Di Jepang, pergerakan indeks terpantau beragam. Indeks Nikkei 225 naik 0,19 persen, sementara indeks Topix justru melemah tipis 0,12 persen.
Pasar saham Korea Selatan juga bergerak positif. Indeks Kospi naik 0,10 persen, sedangkan Kosdaq yang berisi saham berkapitalisasi kecil menguat lebih besar sebesar 0,21 persen.
Sementara itu, pasar Australia mencatat penguatan lebih solid. Indeks S&P/ASX 200 naik 0,33 persen, seiring meningkatnya selera risiko investor terhadap aset keuangan.
Dari sisi geopolitik, Wakil Presiden AS JD Vance menyampaikan bahwa pembicaraan antara Washington dan Teheran telah mencapai “kemajuan besar”, meskipun sebelumnya kedua negara mengalami periode ketegangan yang cukup tinggi.

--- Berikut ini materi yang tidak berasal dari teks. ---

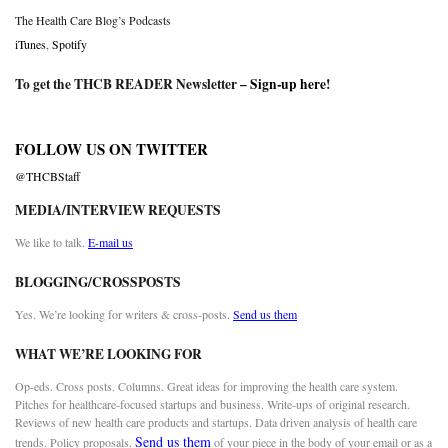
The Health Care Blog’s Podcasts
iTunes
,
Spotify
To get the THCB READER Newsletter –
Sign-up here
!
FOLLOW US ON TWITTER
@THCBStaff
MEDIA/INTERVIEW REQUESTS
We like to talk.
E-mail us
BLOGGING/CROSSPOSTS
Yes. We’re looking for writers & cross-posts.
Send us them
WHAT WE’RE LOOKING FOR
Op-eds. Cross posts. Columns. Great ideas for improving the health care system.
Pitches for healthcare-focused startups and business. Write-ups of original research.
Reviews of new health care products and startups. Data driven analysis of health care
Send us them
trends. Policy proposals.
of your piece in the body of your email or as a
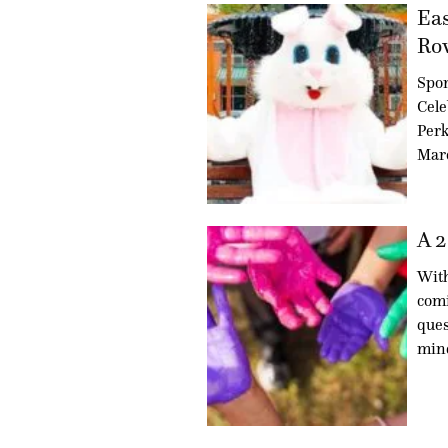
Eas
Ro
Spo
Cele
Perk
Marc
A 2
With
comi
ques
min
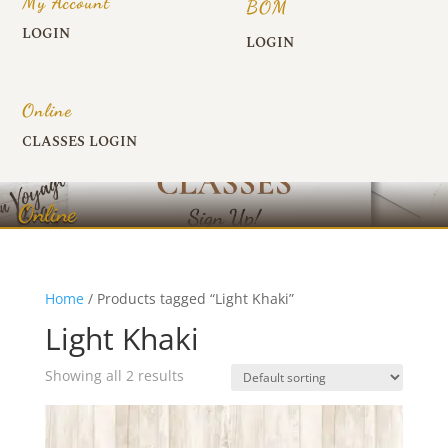
My Account
BOM
LOGIN
LOGIN
Online
CLASSES LOGIN
Online
Home
/ Products tagged “Light Khaki”
Light Khaki
Showing all 2 results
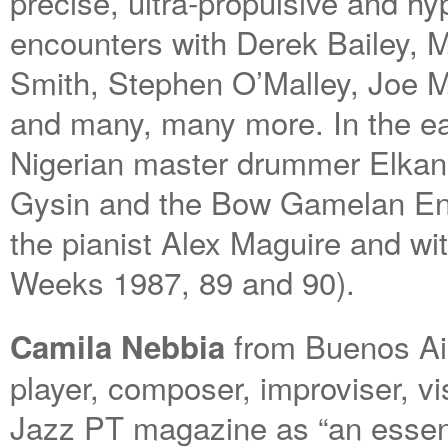
precise, ultra-propulsive and hy
encounters with Derek Bailey,
Smith, Stephen O’Malley, Joe 
and many, many more. In the ear
Nigerian master drummer Elkan
Gysin and the Bow Gamelan Ens
the pianist Alex Maguire and w
Weeks 1987, 89 and 90).
from Buenos Air
Camila Nebbia
player, composer, improviser, vi
Jazz PT magazine as “an essent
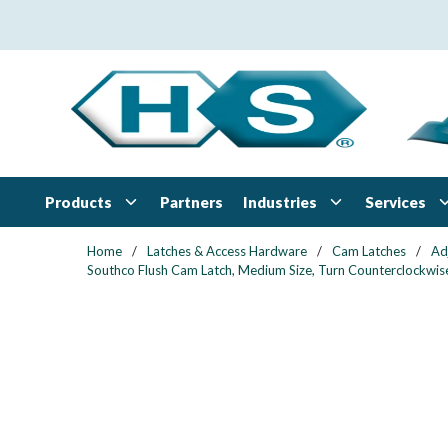
Skip to main content
Products
Industries
Services
Partners
Home
/
Latches & Access Hardware
/
Cam Latches
/
Ad
Southco Flush Cam Latch, Medium Size, Turn Counterclockwise 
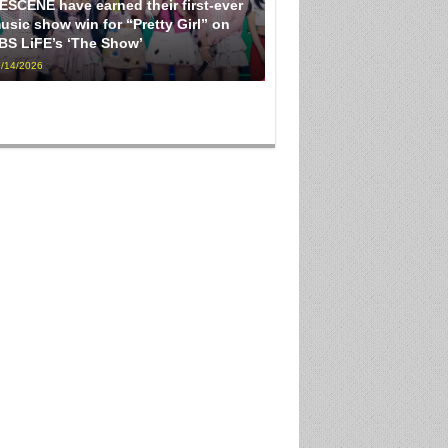
ESCENE have earned their first-ever
usic show win for “Pretty Girl” on
BS LiFE’s ‘The Show’
/14/2026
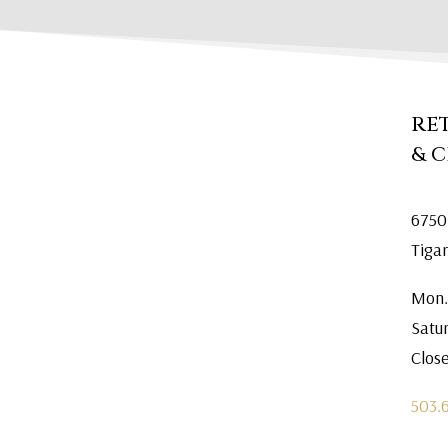
RE
& 
6750
Tiga
Mon.
Satu
Clos
503.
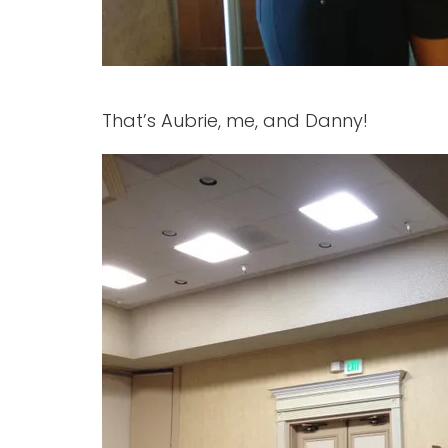
That’s Aubrie, me, and Danny!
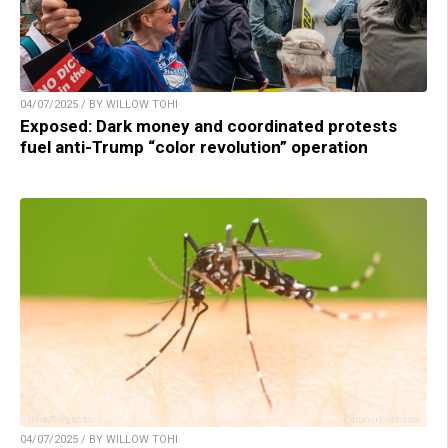
04/07/2025 / BY WILLOW TOHI
Exposed: Dark money and coordinated protests
fuel anti-Trump “color revolution” operation
04/07/2025 / BY WILLOW TOHI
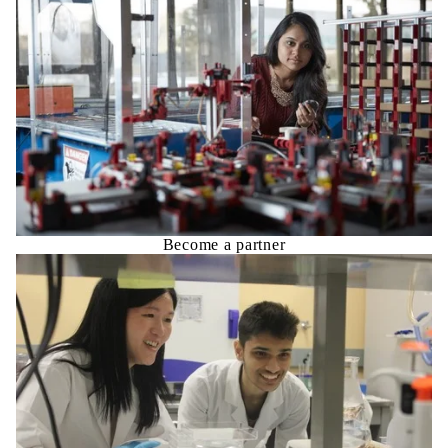
Become a partner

Pernyataan tersebut membantu meredakan kekhawatiran pasar akan potensi gangguan yang lebih luas terhadap ekonomi global, khususnya terkait stabilitas kawasan Timur Tengah.
Ke depan, pelaku pasar akan terus mencermati perkembangan negosiasi AS-Iran. Jika kemajuan terus berlanjut, sentimen positif ini berpotensi menjaga momentum penguatan di pasar keuangan global, termasuk bursa saham Asia.